### Условие задания
Процитируйте дословно из приведенной ниже беседы об отречении Николая II фрагмент, который открывается словами «С. Бунтман — Да, да, да.» и завершается словами «А. Левандовский — Портрет потрясающий.».

### Исходный текст
А. Левандовский — Да.

С. Бунтман — Что же это такое? Вот что же это такое?

А. Левандовский — Кстати, генералы не только отнеслись спокойно, но и поспособствовали. Николай ведь перед отречением проконсультировался с командующими фронтами и флотами. И все, за исключением Колчака, сказали «отрекайся». Колчак не сказал ничего. И вообще, вот мы тоже успели поговорить перед передачей на эту тему — я припомнил одного человека, который застрелился сразу после известия об отречении Николая — это Сергей Владимирович Зубатов, известный деятель охранки, и человек, кстати, очень принципиально убежденный. И все. Сейчас, задним числом — тогда, может быть, об этом не думалось, но и тогда многие писали. Говорили о том, с какой удивительной легкостью отказались от того, что составляло тысячелетнюю историю. Это действительно очень серьезная проблема, и наверное, она уходит корнями, ну, в русскую историю вообще, но, конечно, тут определяющее — последнее царствование. Александр III был то, что называется, харизматичен, сакрален в своей царской власти. Николай к концу своего правления был ненавидим или презираем, или то и другое вместе, значительной частью населения. Вот, слово «население» не подходит — народа, общества. Причем, казалось бы, даже тех, кого сейчас принято называть «истеблишмент», т.е. верхов.

С. Бунтман — Да.

А. Левандовский — И тут можно говорить и о факторах объективных, но это достаточно скучно. А субъективные факторы интереснее. Я думаю, что многое упиралось — ну, это всем было ясно — в самого Николая, его супругу, императрицу, их ближайшее окружение. Прежде всего, самого Николая. Вот, кстати, я вспоминаю — сейчас невольно начинаешь с годами все больше вспоминать — таким, очень важным для меня, как для историка, для человека, был вот этот прорыв в конце 80-х, когда пошла масса литературы о Николае — опубликованной, новой, забытой и т.д.

С. Бунтман — Да, да, да.

А. Левандовский — До этого мы имели Алексея Николаевич Толстого «Заговор императрицы», Илью Климова «Агония», вот, неприличную, в общем, книжку Касвинова «23 ступени вниз» сугубо разоблачительного характера. И вспомните Николая Николаевича Яковлева «1 августа 1914» — там были некоторые интересные такие инвективы. Вот, и собственно, все. А тут пошел поток литературы. У меня, например, именно тогда сформировалось понимание этого времени и какое-то свое понимание образа Николая. И чем больше о нем читал, тем больше понимал, что его можно уважать и даже любить. Я, вот, крайне далек всегда был от каких бы то ни было монархических тенденций, но честно Вам скажу, у меня на стене очень неплохая копия висит Серовского портрета.

С. Бунтман — А портрет-то какой замечательный!

А. Левандовский — Портрет потрясающий.

С. Бунтман — Я впервые его увидел в книжке Грабаря «Серов», впервые увидел этот портрет — это изумительный портрет.

А. Левандовский — Таких все-таки портретов больше нет вообще.

С. Бунтман — Ни до, ни после.

А. Левандовский — Ни до, ни после.

С. Бунтман — Ни до... ну, после — понятно, а вот до не было.

### Исходные данные
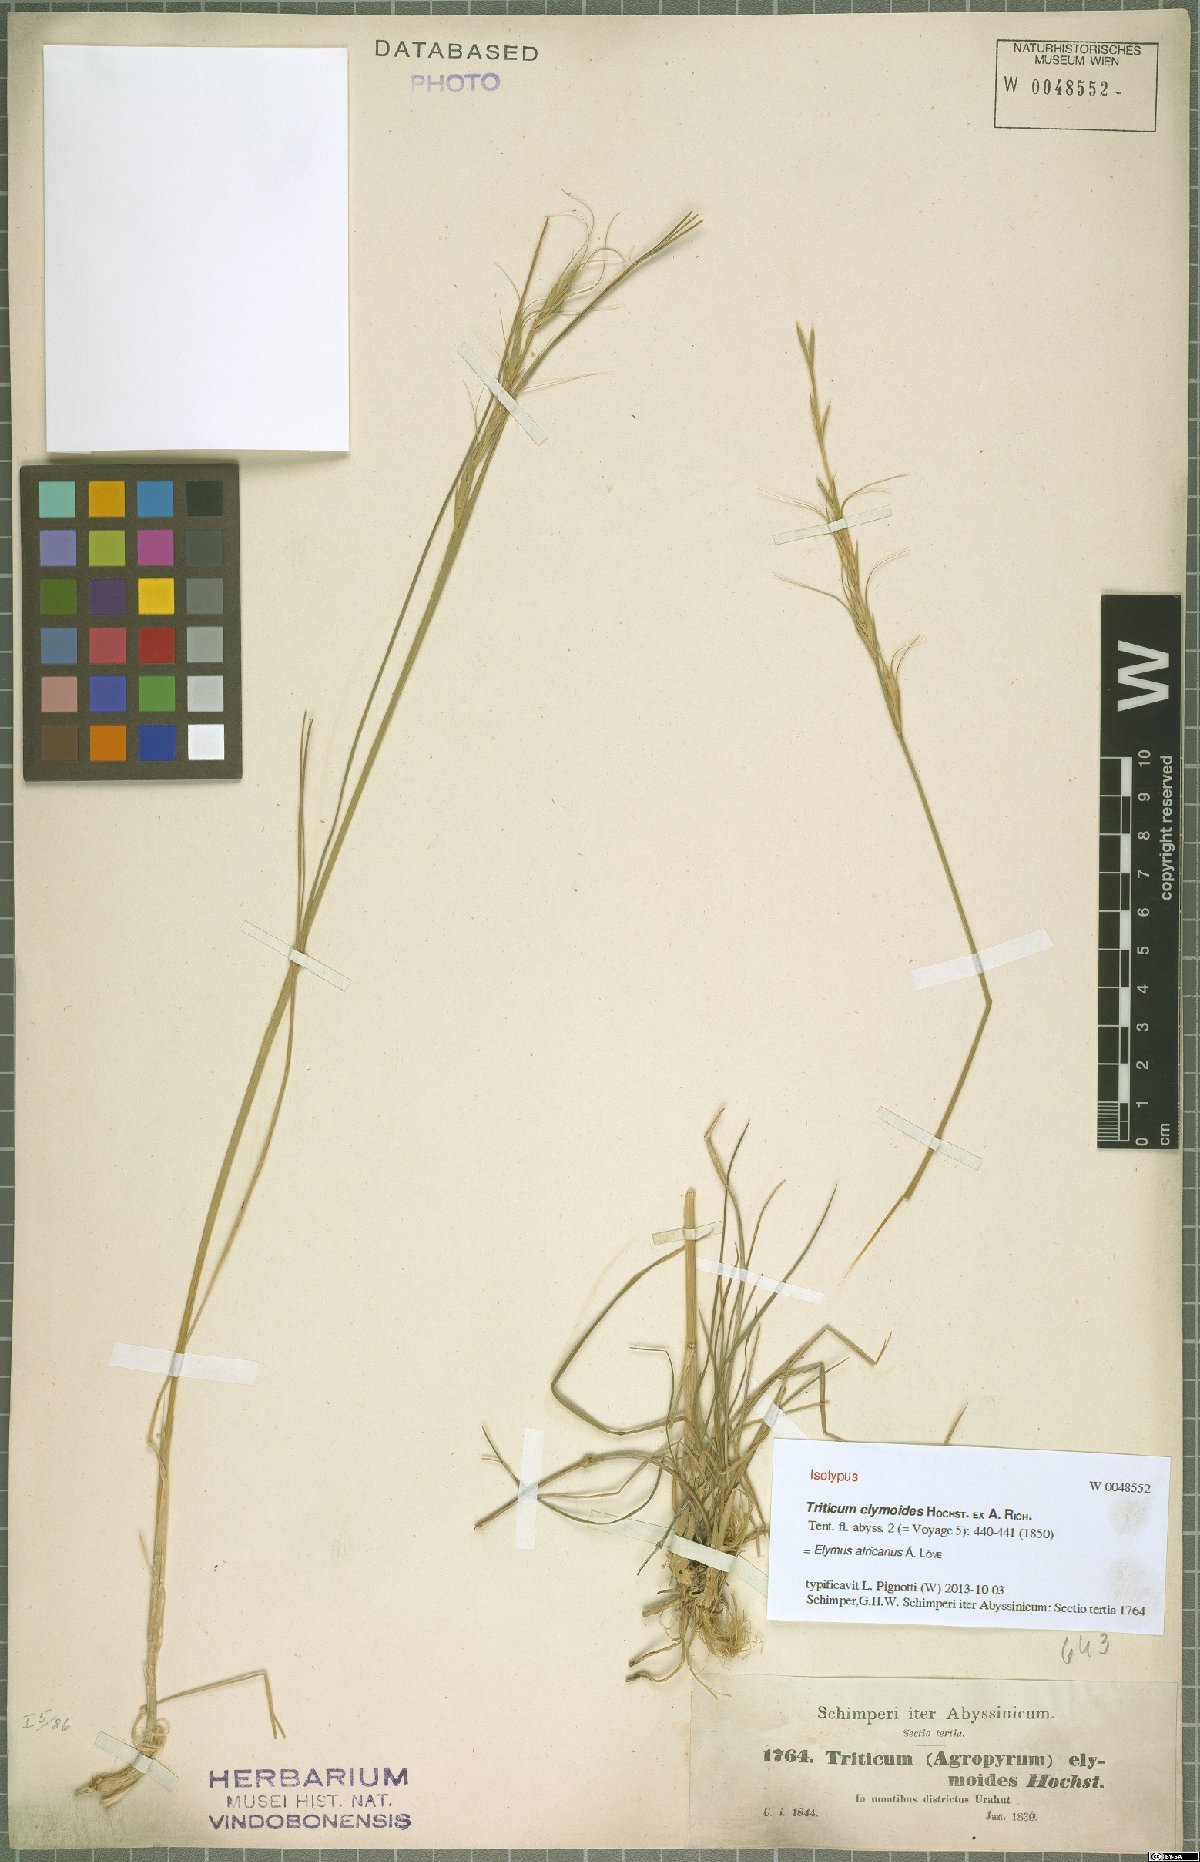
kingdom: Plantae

### Решение задания
С. Бунтман — Да, да, да.

А. Левандовский — До этого мы имели Алексея Николаевич Толстого «Заговор императрицы», Илью Климова «Агония», вот, неприличную, в общем, книжку Касвинова «23 ступени вниз» сугубо разоблачительного характера. И вспомните Николая Николаевича Яковлева «1 августа 1914» — там были некоторые интересные такие инвективы. Вот, и собственно, все. А тут пошел поток литературы. У меня, например, именно тогда сформировалось понимание этого времени и какое-то свое понимание образа Николая. И чем больше о нем читал, тем больше понимал, что его можно уважать и даже любить. Я, вот, крайне далек всегда был от каких бы то ни было монархических тенденций, но честно Вам скажу, у меня на стене очень неплохая копия висит Серовского портрета.

С. Бунтман — А портрет-то какой замечательный!

А. Левандовский — Портрет потрясающий.